Provided material Start Marker

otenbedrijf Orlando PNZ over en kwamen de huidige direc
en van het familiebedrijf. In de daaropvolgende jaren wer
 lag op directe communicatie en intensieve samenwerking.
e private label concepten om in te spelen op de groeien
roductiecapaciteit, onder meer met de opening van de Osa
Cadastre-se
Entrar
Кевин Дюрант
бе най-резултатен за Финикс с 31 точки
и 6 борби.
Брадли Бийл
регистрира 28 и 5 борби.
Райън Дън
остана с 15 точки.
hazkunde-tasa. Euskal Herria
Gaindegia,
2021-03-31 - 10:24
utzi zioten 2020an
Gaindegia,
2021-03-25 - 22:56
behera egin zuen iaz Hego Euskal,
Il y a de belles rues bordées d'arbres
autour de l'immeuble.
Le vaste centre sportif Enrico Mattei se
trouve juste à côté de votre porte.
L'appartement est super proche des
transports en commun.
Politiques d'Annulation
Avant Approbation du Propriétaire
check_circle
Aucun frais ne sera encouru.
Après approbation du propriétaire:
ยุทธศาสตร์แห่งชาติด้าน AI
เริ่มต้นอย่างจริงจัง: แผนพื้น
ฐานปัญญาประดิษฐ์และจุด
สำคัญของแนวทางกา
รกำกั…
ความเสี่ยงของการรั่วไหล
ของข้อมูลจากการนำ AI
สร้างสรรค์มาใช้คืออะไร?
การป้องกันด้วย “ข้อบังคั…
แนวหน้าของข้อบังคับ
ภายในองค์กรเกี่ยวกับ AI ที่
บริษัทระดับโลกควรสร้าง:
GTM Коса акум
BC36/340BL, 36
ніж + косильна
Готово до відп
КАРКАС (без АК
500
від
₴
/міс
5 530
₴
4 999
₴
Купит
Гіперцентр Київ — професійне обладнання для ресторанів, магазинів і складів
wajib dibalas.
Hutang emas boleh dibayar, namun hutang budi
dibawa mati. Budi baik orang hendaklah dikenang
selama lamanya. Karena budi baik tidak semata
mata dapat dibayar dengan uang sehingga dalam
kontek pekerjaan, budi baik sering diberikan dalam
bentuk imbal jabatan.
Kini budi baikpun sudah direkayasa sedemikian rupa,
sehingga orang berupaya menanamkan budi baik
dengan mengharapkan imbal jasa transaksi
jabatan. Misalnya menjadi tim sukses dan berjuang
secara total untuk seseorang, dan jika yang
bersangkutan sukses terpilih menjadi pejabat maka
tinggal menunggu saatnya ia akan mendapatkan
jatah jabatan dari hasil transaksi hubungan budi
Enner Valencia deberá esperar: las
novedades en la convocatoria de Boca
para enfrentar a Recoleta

Provided material End Marker

## [How to complete this task]
Will you quote the whole listing above line for line, keeping every word, character, and line break unchanged?

## [Response for this exercise]
otenbedrijf Orlando PNZ over en kwamen de huidige direc
en van het familiebedrijf. In de daaropvolgende jaren wer
 lag op directe communicatie en intensieve samenwerking.
e private label concepten om in te spelen op de groeien
roductiecapaciteit, onder meer met de opening van de Osa
Cadastre-se
Entrar
Кевин Дюрант
бе най-резултатен за Финикс с 31 точки
и 6 борби.
Брадли Бийл
регистрира 28 и 5 борби.
Райън Дън
остана с 15 точки.
hazkunde-tasa. Euskal Herria
Gaindegia,
2021-03-31 - 10:24
utzi zioten 2020an
Gaindegia,
2021-03-25 - 22:56
behera egin zuen iaz Hego Euskal,
Il y a de belles rues bordées d'arbres
autour de l'immeuble.
Le vaste centre sportif Enrico Mattei se
trouve juste à côté de votre porte.
L'appartement est super proche des
transports en commun.
Politiques d'Annulation
Avant Approbation du Propriétaire
check_circle
Aucun frais ne sera encouru.
Après approbation du propriétaire:
ยุทธศาสตร์แห่งชาติด้าน AI
เริ่มต้นอย่างจริงจัง: แผนพื้น
ฐานปัญญาประดิษฐ์และจุด
สำคัญของแนวทางกา
รกำกั…
ความเสี่ยงของการรั่วไหล
ของข้อมูลจากการนำ AI
สร้างสรรค์มาใช้คืออะไร?
การป้องกันด้วย “ข้อบังคั…
แนวหน้าของข้อบังคับ
ภายในองค์กรเกี่ยวกับ AI ที่
บริษัทระดับโลกควรสร้าง:
GTM Коса акум
BC36/340BL, 36
ніж + косильна
Готово до відп
КАРКАС (без АК
500
від
₴
/міс
5 530
₴
4 999
₴
Купит
Гіперцентр Київ — професійне обладнання для ресторанів, магазинів і складів
wajib dibalas.
Hutang emas boleh dibayar, namun hutang budi
dibawa mati. Budi baik orang hendaklah dikenang
selama lamanya. Karena budi baik tidak semata
mata dapat dibayar dengan uang sehingga dalam
kontek pekerjaan, budi baik sering diberikan dalam
bentuk imbal jabatan.
Kini budi baikpun sudah direkayasa sedemikian rupa,
sehingga orang berupaya menanamkan budi baik
dengan mengharapkan imbal jasa transaksi
jabatan. Misalnya menjadi tim sukses dan berjuang
secara total untuk seseorang, dan jika yang
bersangkutan sukses terpilih menjadi pejabat maka
tinggal menunggu saatnya ia akan mendapatkan
jatah jabatan dari hasil transaksi hubungan budi
Enner Valencia deberá esperar: las
novedades en la convocatoria de Boca
para enfrentar a Recoleta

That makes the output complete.